==== Information supplied ====

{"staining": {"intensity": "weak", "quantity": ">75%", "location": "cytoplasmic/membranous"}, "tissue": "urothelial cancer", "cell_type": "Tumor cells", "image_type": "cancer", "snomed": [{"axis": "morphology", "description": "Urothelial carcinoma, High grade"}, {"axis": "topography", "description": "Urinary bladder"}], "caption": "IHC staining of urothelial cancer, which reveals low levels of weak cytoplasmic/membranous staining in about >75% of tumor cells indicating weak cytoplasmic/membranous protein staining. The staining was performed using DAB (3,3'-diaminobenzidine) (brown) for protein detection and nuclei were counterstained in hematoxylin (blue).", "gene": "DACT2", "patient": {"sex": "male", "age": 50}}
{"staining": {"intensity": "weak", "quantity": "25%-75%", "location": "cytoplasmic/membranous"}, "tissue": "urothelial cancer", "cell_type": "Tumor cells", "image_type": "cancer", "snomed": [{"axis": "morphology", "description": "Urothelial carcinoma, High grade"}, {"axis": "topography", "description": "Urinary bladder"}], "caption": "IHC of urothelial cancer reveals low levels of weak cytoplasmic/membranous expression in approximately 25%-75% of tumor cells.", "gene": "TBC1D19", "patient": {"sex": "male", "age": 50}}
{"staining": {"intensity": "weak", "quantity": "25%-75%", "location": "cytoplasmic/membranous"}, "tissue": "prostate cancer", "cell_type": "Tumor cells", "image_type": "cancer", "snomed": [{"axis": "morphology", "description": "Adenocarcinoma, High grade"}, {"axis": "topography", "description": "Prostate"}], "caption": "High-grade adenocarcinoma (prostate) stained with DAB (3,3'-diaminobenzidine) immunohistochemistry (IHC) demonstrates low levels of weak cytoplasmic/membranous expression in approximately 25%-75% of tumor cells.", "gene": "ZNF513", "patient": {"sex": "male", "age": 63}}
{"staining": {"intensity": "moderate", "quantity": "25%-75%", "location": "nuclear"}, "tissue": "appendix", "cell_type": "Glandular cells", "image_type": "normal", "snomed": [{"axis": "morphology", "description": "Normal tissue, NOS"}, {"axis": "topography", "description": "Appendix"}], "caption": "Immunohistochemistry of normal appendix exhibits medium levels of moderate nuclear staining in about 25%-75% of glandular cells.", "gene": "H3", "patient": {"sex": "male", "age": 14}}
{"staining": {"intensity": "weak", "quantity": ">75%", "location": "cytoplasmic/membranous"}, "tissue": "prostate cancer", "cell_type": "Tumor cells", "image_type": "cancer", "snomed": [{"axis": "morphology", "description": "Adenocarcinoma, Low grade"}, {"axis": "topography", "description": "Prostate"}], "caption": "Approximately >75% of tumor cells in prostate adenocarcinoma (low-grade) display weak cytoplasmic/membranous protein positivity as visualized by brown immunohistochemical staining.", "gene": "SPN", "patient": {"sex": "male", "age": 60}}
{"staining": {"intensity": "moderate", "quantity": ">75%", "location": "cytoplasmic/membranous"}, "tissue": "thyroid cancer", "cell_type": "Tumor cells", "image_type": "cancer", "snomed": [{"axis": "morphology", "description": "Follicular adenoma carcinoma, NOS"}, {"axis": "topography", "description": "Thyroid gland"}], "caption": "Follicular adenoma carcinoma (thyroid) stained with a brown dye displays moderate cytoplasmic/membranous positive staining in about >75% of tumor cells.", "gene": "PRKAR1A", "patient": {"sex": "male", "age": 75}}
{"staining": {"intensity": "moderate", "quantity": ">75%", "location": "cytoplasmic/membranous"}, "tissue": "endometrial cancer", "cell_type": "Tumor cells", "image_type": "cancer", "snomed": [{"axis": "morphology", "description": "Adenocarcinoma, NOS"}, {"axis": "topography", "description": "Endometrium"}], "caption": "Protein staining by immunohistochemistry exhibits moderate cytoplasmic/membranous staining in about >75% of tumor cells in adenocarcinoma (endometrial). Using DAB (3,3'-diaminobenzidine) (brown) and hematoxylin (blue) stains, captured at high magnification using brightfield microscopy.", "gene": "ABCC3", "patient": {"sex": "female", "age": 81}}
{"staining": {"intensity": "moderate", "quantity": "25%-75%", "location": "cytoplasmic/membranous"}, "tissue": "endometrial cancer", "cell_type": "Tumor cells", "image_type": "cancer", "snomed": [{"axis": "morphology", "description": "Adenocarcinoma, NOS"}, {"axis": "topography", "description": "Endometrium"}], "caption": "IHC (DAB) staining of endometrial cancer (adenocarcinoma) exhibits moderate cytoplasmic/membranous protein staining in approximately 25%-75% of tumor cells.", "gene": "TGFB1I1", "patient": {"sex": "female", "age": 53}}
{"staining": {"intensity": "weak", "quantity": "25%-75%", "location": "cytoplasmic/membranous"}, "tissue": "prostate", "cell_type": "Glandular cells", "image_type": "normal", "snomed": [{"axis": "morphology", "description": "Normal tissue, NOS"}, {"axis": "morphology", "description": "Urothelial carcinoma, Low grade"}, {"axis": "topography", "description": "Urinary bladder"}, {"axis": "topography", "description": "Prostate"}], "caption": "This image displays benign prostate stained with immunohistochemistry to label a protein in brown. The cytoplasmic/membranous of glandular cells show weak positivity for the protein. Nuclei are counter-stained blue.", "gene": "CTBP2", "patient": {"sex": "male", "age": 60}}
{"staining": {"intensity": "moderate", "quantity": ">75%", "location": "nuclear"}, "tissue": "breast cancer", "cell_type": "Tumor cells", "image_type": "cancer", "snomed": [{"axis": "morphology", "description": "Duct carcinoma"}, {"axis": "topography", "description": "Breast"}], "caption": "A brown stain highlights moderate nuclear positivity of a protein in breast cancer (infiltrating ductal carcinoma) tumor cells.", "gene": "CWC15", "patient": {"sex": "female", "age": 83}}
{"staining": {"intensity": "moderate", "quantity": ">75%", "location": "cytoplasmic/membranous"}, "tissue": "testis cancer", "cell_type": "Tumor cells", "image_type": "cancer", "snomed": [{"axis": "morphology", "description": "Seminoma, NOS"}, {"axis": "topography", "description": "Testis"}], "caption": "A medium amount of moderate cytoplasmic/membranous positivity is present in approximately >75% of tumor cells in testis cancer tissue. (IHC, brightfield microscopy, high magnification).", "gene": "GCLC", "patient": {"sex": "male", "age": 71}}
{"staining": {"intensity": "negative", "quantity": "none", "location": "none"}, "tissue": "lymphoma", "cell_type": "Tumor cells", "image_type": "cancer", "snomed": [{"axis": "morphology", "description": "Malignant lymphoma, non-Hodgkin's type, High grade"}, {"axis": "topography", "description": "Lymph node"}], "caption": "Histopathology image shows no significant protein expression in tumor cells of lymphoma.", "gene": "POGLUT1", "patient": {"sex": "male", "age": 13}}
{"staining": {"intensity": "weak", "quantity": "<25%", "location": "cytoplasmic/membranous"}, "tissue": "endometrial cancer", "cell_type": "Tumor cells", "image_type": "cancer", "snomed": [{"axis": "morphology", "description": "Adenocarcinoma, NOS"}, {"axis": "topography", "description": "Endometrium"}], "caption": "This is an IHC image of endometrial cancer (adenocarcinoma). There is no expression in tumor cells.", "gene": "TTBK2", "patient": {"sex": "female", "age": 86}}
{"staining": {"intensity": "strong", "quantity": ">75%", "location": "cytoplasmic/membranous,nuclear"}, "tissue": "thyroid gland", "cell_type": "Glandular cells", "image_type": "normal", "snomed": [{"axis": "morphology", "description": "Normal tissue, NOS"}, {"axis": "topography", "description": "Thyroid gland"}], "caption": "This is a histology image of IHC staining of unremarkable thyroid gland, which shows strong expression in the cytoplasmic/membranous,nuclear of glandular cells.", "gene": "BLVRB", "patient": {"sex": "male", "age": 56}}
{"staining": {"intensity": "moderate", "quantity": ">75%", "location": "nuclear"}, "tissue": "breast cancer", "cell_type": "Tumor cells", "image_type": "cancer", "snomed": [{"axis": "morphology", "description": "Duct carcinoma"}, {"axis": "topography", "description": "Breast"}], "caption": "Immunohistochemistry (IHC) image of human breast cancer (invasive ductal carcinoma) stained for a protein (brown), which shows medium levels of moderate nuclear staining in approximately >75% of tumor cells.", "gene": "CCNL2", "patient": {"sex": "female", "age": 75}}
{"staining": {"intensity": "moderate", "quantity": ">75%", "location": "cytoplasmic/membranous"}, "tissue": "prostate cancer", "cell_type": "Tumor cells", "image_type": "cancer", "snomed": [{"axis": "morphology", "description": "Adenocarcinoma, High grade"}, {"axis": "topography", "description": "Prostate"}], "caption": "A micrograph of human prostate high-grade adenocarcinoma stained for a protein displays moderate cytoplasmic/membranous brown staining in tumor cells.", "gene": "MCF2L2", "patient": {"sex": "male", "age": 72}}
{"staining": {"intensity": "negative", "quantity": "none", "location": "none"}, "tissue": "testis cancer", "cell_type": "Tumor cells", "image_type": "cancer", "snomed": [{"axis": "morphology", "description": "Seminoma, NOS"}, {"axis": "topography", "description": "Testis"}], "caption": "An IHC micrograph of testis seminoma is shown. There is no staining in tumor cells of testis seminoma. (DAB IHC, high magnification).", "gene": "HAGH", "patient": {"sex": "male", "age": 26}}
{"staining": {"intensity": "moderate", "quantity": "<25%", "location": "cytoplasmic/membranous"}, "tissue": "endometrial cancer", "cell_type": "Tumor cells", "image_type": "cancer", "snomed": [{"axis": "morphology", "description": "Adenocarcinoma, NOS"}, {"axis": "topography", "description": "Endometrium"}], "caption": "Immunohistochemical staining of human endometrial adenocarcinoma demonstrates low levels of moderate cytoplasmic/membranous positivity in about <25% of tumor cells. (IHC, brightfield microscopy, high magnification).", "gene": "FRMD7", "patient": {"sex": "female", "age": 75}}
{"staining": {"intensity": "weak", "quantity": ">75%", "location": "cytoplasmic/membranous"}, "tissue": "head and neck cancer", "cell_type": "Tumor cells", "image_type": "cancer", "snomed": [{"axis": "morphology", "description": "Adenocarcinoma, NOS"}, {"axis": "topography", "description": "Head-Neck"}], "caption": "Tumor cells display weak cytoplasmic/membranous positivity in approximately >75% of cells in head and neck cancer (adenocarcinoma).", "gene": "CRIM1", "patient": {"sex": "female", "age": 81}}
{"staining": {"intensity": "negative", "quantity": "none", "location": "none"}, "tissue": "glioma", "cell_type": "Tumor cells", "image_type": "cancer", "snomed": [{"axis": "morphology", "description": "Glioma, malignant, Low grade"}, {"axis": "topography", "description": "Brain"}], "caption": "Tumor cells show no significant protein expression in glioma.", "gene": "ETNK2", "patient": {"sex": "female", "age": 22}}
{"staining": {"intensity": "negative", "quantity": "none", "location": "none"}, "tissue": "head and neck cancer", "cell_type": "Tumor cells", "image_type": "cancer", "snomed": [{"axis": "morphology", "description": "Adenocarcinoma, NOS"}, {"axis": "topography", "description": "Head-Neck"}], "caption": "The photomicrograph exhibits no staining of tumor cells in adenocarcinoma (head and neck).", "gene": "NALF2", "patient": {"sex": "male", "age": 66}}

====

▸ **Your goal**: Scan the data for lines containing "Testis" and copy all of them.

▸ **Solution**:
{"staining": {"intensity": "moderate", "quantity": ">75%", "location": "cytoplasmic/membranous"}, "tissue": "testis cancer", "cell_type": "Tumor cells", "image_type": "cancer", "snomed": [{"axis": "morphology", "description": "Seminoma, NOS"}, {"axis": "topography", "description": "Testis"}], "caption": "A medium amount of moderate cytoplasmic/membranous positivity is present in approximately >75% of tumor cells in testis cancer tissue. (IHC, brightfield microscopy, high magnification).", "gene": "GCLC", "patient": {"sex": "male", "age": 71}}
{"staining": {"intensity": "negative", "quantity": "none", "location": "none"}, "tissue": "testis cancer", "cell_type": "Tumor cells", "image_type": "cancer", "snomed": [{"axis": "morphology", "description": "Seminoma, NOS"}, {"axis": "topography", "description": "Testis"}], "caption": "An IHC micrograph of testis seminoma is shown. There is no staining in tumor cells of testis seminoma. (DAB IHC, high magnification).", "gene": "HAGH", "patient": {"sex": "male", "age": 26}}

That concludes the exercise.